Altenessener „Spaziergänge“: Wieder mit Nazis

Altenessener „Spaziergänge“: Wieder mit Nazis

Rechte Mischszenen haben derzeit Konjunktur: Bundesweit ist das Phänomen zu beobachten, dass sich rechte Gruppen in einen bürgerlichen, parteilosen Schafspelz kleiden und die aufgeheizte Stimmung gegen Ausländer*innen, Migration und Sozialabbau ausgenutzt wird, um möglichst viele Menschen für das eigene ideologische Ziel zu gewinnen. Dabei verzichten diese Gruppen gezielt darauf nach Außen hin durch Parolen, Banner oder Plakate aufzufallen. Die Grundsteinlegung und Festigung rechter Ideologie wird abseits der Öffentlichkeit in Chat-Foren, Video-Kanälen und Einzelgesprächen vorgenommen. Dadurch ist es der Rechten möglich auch hinein ins bürgerliche und konservative Millieu zu wirken und Menschen aus diesen Sphären für sich zu gewinnen.

In Essen stellen die selbsternannten „Steeler Jungs“ (SJ) derzeit den Archetyp einer solchen Mischszene dar. Auf ihren Versammlungen werden keine politischen Botschaften kundgetan; sie sind jedoch alles andere als harmlos. Ein Vorbild, das inzwischen auch in anderen Stadtteilen, wie Freisenbruch und Altenessen (in Borbeck und Huttrop wirken die SJ bereits) wirkt: In Freisenbruch wird gerade eine bürgerwehrähnliche Struktur diskutiert, die ganz offen positiven Bezug auf die SJ nimmt.

Gezielter Aufbau von Mischszenen

Eigenbeschreibung der Gruppe auf Facebook.

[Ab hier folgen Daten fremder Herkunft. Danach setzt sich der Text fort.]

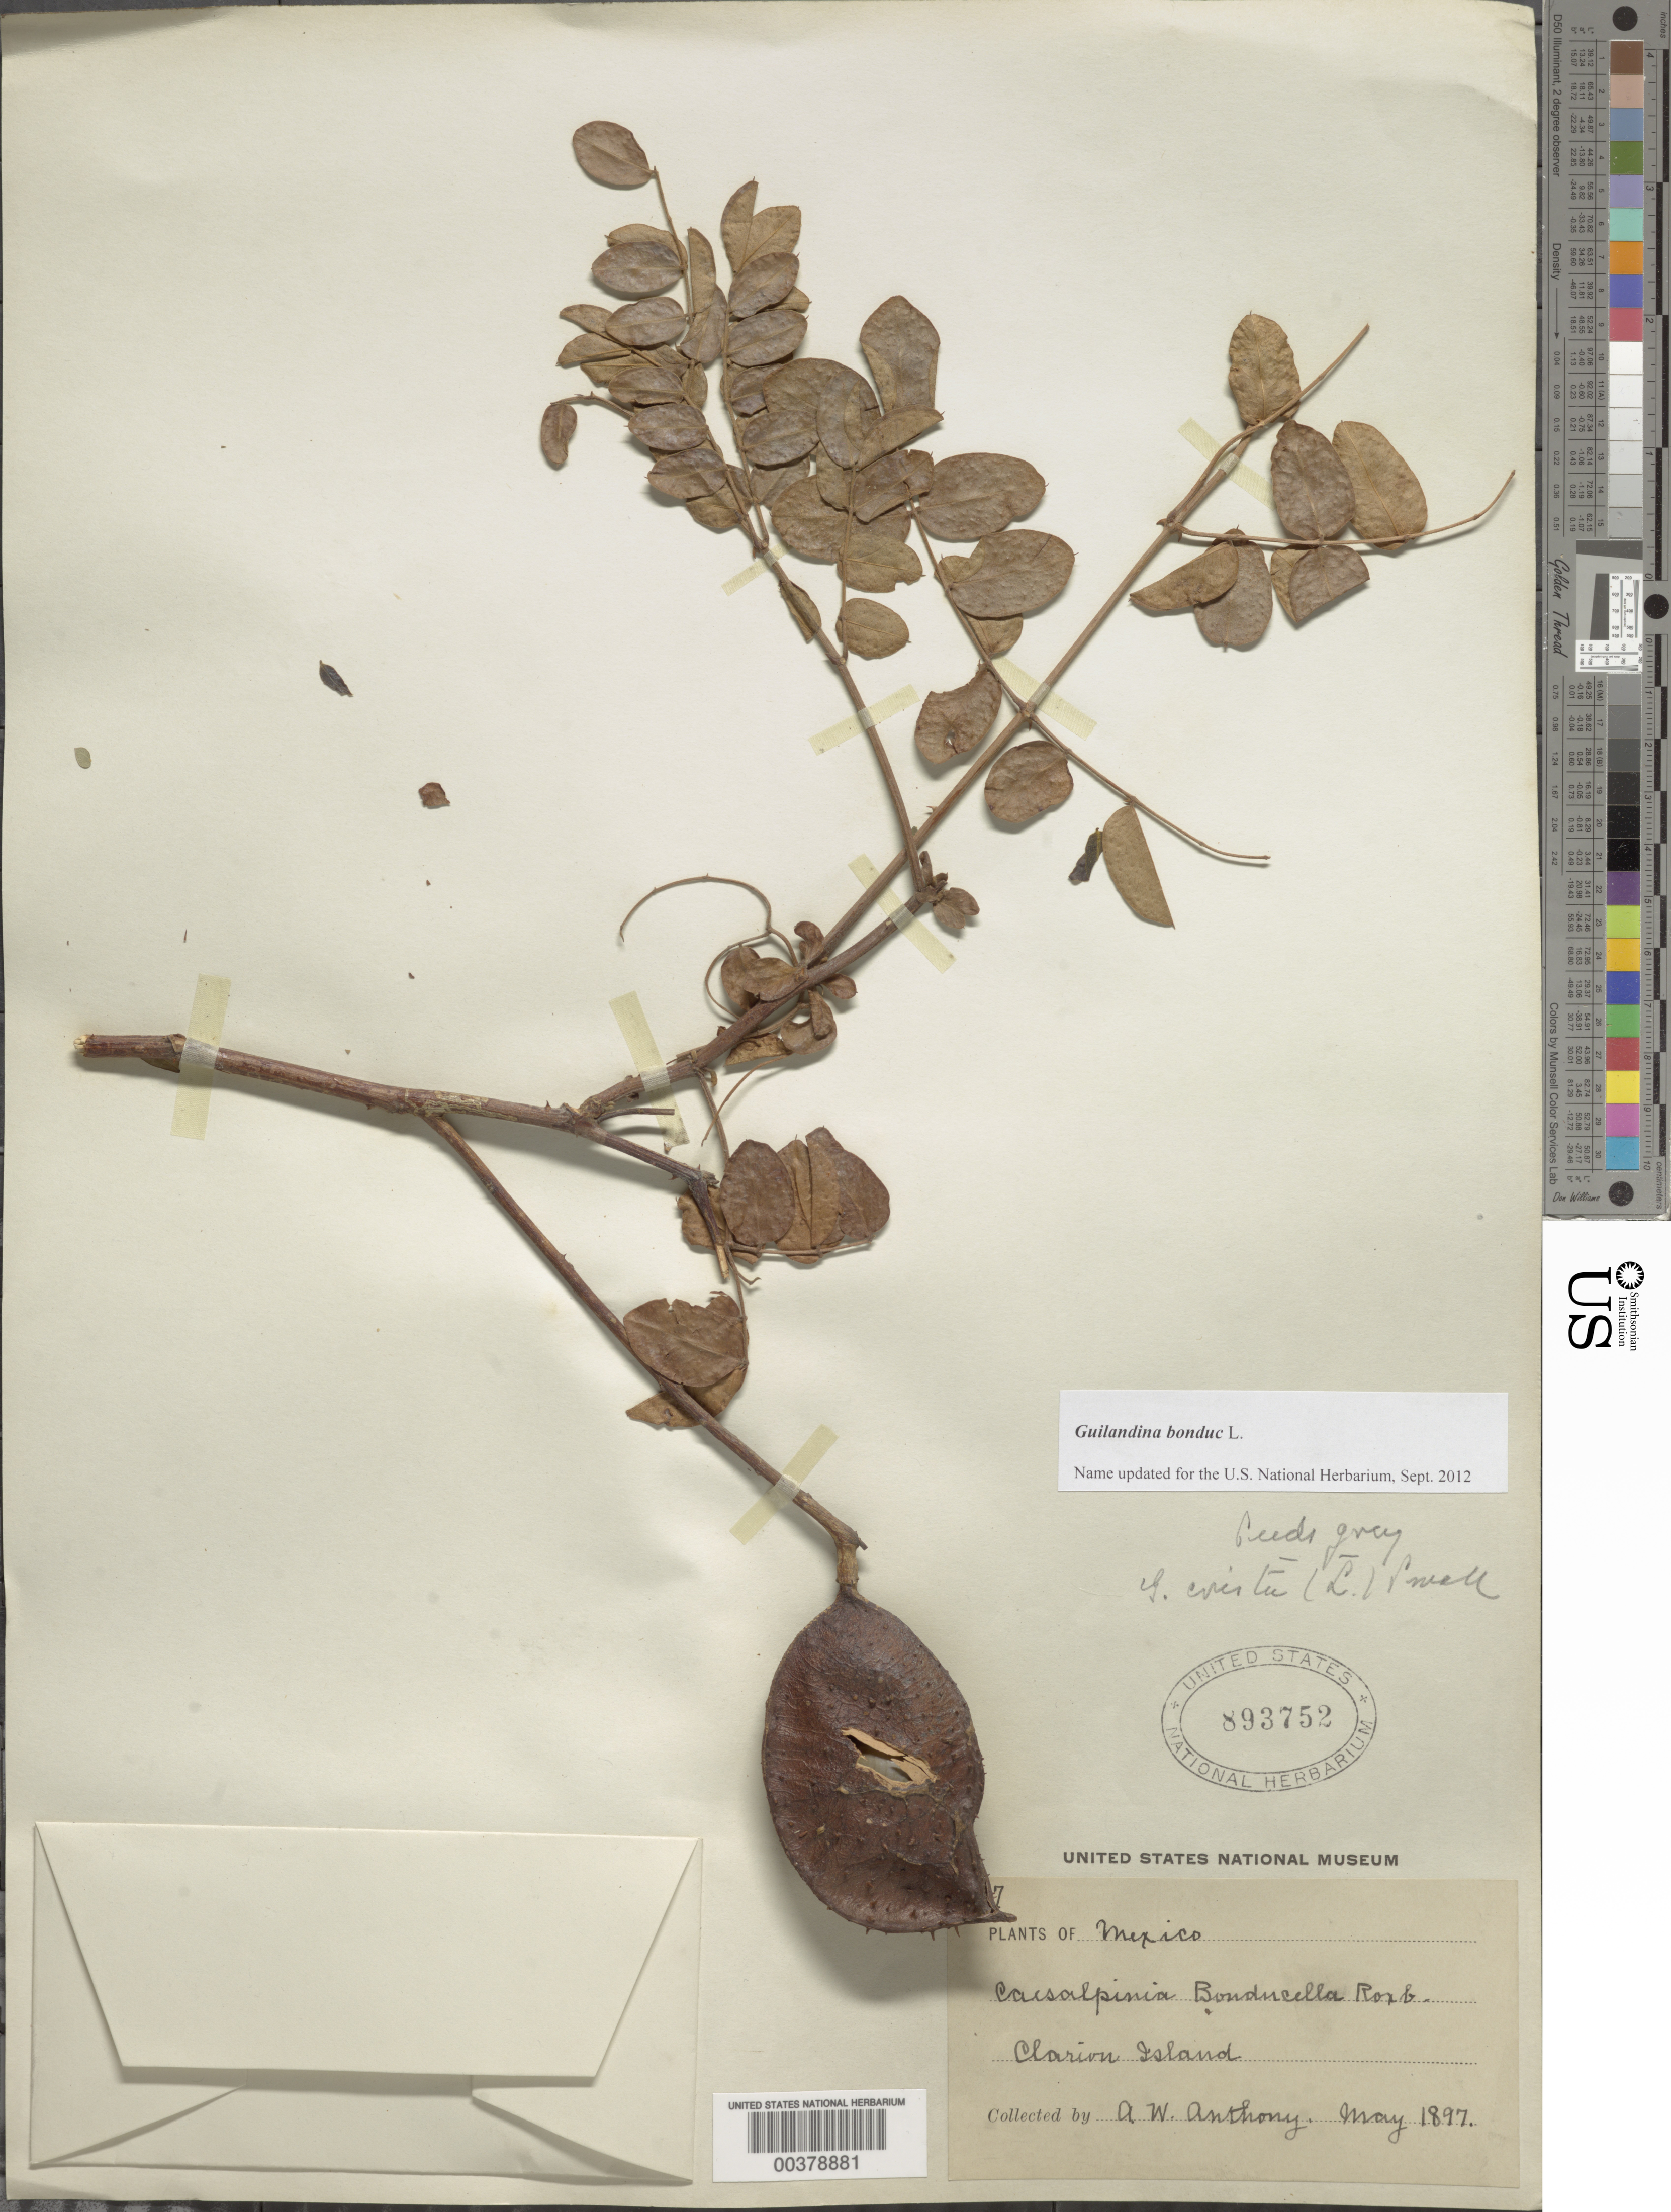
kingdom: Plantae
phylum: Tracheophyta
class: Magnoliopsida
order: Fabales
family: Fabaceae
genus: Guilandina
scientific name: Guilandina bonduc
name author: L.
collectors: A. W. Anthony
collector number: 417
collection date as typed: May 1897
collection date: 1897-05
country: Mexico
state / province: Colima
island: Clarion Island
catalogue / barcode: US 893752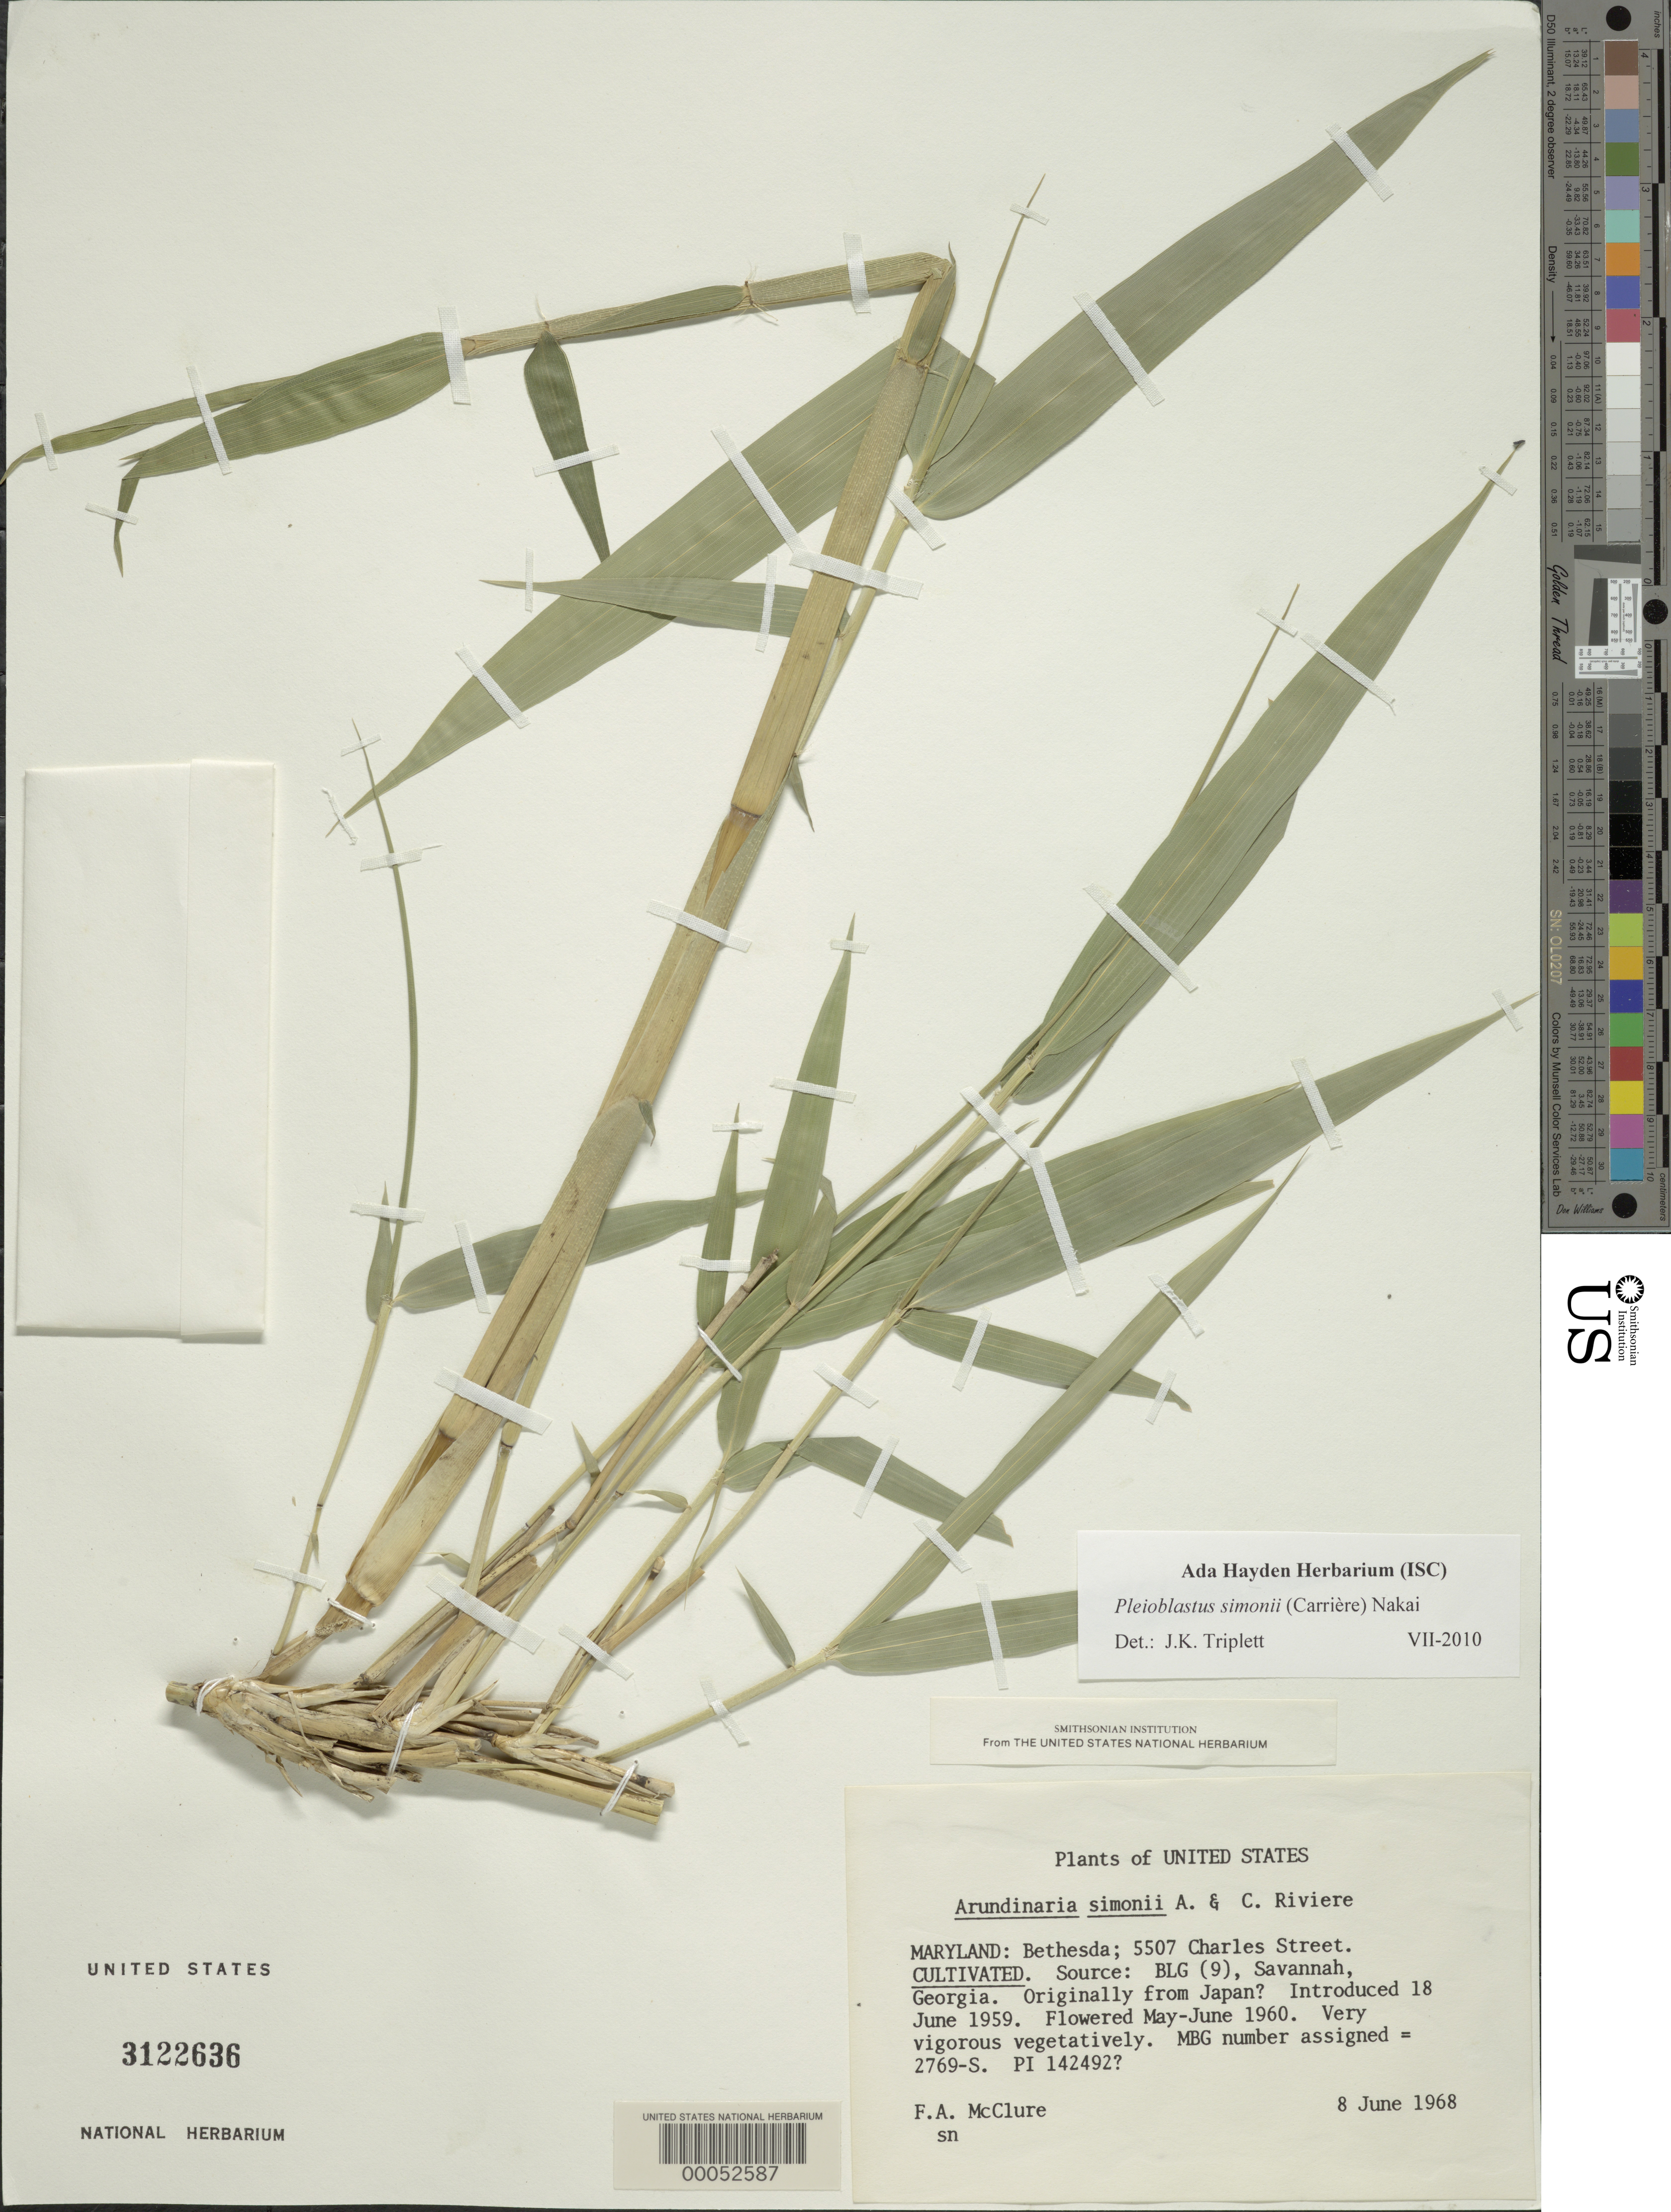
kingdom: Plantae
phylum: Tracheophyta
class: Liliopsida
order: Poales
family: Poaceae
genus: Pleioblastus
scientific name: Pleioblastus simonii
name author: (Carrière) Nakai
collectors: F. A. McClure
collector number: MBG 2769-S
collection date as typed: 08 Jun 1968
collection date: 1968-06-08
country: United States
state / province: Maryland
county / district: Montgomery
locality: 5507 Charles Street, Bethesda (McClure's garden)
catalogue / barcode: US 3122636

In Altenessen fanden indes bereits vier Versammlungen einer Mischszene statt. Dass auch die altenessener Versammlungen, genau wie die der SJ, als „Spaziergänge“ bezeichnet werden, ist kein Zufall, sondern ein deutliches Zeichen dafür, von wem diese Aktionsform abgekupfert wurde und wer Ideengeber war. Wie auch schon in Steele lohnt daher ein genauerer Blick über die bislang vorhandenen Informationen und Fakten.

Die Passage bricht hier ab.